Strategy 2: The "Common Thread" Approach (Common Arm)

This is the practical, "good enough" method that works more often.

  • How it works: You don't need the exact same test. You just need one common ingredient that appears in many different tests over time.
    • Example: You want to know how "Sauce A" performs in December. You don't have a December test for Sauce A. But, you do have a "Control Group" (no sauce) that was used in tests in July, August, September, and December.
  • The Logic: You assume the "Control Group" (the no-sauce burgers) behaves consistently over time. If the "No Sauce" group gets 10% more clicks in December than in July, you assume everything gets 10% more clicks in December. You use that "No Sauce" trend to adjust your prediction for "Sauce A."
  • Pros: Very easy to do. Most companies have a "Control" group running constantly.
  • Cons: It makes a strong assumption: that time affects everything equally. If "Sauce A" interacts weirdly with the holidays (e.g., people hate spicy food in winter), this method might give a biased answer.

The Trade-Off: Precision vs. Accuracy

The authors tested these methods using simulations and real data from Upworthy (a website that tests thousands of headlines).

  • The "Common Thread" (Strategy 2) gave very precise answers (tight confidence intervals), but sometimes they were wrong (biased). It was like a GPS that gives you a very confident route, but it's the wrong route because it didn't account for a specific road closure.
  • The "Exact Clone" (Strategy 1) was slower and had wider margins of error (less precise), but it was more accurate. It tracked the real changes in the data better.

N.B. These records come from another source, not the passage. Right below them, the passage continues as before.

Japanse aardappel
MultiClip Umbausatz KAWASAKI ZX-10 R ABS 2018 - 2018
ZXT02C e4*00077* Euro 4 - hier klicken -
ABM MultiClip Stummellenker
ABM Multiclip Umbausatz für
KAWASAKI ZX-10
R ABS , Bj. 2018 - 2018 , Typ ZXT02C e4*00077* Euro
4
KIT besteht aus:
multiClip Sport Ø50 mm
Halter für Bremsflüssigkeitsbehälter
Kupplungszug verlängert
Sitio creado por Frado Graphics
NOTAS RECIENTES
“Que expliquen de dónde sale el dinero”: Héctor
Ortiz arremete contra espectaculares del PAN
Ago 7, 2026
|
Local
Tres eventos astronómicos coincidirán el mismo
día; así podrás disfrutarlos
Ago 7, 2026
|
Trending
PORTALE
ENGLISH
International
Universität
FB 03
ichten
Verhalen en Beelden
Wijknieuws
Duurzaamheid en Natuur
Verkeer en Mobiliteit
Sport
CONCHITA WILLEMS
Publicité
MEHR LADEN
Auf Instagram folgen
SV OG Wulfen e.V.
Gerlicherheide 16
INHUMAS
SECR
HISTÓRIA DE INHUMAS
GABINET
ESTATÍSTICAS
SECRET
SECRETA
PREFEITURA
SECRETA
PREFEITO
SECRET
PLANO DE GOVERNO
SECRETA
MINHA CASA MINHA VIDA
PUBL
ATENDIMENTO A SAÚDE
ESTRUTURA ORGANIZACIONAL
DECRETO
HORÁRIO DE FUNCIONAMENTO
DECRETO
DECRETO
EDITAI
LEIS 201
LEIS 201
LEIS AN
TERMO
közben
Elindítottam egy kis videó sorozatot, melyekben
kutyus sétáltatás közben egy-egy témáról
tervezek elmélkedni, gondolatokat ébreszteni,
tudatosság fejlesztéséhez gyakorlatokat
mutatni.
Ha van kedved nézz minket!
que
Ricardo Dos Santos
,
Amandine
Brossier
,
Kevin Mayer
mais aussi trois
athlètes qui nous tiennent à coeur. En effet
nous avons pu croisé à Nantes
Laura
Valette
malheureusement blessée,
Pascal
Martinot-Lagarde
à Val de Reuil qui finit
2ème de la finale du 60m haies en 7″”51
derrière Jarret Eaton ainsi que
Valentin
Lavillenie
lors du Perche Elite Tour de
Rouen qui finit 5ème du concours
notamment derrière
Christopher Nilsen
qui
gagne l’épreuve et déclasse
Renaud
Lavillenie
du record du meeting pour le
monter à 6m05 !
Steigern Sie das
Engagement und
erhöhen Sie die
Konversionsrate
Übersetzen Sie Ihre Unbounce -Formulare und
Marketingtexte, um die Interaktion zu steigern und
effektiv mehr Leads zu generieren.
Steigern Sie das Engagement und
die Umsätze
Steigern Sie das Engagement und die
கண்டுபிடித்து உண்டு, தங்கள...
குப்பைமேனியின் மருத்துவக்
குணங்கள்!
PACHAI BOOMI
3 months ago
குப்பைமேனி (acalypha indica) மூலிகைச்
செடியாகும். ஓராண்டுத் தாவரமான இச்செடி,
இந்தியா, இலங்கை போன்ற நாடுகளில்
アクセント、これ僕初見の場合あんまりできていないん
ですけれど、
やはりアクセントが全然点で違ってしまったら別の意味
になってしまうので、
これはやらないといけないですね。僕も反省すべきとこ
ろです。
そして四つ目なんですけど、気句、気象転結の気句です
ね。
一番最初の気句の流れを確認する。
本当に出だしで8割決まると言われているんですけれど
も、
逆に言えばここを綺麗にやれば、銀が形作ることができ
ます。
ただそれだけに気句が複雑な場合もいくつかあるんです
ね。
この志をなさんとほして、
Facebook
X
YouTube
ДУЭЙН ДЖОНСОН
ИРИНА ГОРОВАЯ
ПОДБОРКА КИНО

The "Secret Sauce" of the Paper

The authors didn't just say "use Strategy 1 or 2." They built a mathematical toolkit (called "Doubly Robust Estimators") that:

  1. Combines the best of both worlds: If your data is messy, the math automatically adjusts to be more robust.
  2. Gives you a warning system: If you try both strategies and they give very different answers, the math tells you: "Hey, something is weird. The effect of time might be changing in a complex way. Be careful!"

Why This Matters

In our fast-paced world, businesses run experiments every day.

  • A bank tests a new loan offer in January.
  • A streaming service tests a new thumbnail in March.
  • A hospital tests a new drug protocol in June.

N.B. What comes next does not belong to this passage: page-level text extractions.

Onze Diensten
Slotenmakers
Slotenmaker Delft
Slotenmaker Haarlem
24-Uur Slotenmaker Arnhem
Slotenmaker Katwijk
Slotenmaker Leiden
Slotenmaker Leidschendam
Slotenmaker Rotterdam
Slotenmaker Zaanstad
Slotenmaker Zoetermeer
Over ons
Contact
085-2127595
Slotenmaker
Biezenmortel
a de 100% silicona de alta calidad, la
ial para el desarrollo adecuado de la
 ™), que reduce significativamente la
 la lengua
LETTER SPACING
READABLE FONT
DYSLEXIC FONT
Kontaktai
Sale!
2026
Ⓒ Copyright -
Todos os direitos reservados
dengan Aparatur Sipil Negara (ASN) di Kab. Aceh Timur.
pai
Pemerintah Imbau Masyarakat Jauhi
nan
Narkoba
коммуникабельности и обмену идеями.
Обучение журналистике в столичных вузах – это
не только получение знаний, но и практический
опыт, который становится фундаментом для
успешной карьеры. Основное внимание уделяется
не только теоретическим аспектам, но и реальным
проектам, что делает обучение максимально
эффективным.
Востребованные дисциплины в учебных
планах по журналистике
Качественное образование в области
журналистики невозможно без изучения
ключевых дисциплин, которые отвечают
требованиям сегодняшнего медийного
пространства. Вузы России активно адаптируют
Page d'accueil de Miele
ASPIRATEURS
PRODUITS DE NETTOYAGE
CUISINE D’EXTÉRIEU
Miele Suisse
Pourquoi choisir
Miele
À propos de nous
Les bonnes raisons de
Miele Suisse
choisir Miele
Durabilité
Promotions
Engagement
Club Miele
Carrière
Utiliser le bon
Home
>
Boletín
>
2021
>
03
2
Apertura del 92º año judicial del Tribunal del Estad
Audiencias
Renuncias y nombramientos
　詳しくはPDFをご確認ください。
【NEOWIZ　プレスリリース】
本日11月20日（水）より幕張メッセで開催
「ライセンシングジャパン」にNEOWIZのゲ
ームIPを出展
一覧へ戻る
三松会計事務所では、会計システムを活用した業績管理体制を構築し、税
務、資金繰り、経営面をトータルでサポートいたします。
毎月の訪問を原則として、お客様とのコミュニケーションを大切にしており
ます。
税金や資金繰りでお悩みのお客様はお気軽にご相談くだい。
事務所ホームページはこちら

They can't wait to run the test in December to see if it works in December. They need to know now. This paper gives them a principled, scientific way to say, "Based on what we saw in January, here is our best guess for December," while admitting the uncertainty and checking for hidden traps.

In short: It's a guide on how to time-travel your data without actually traveling through time, using other experiments as your compass.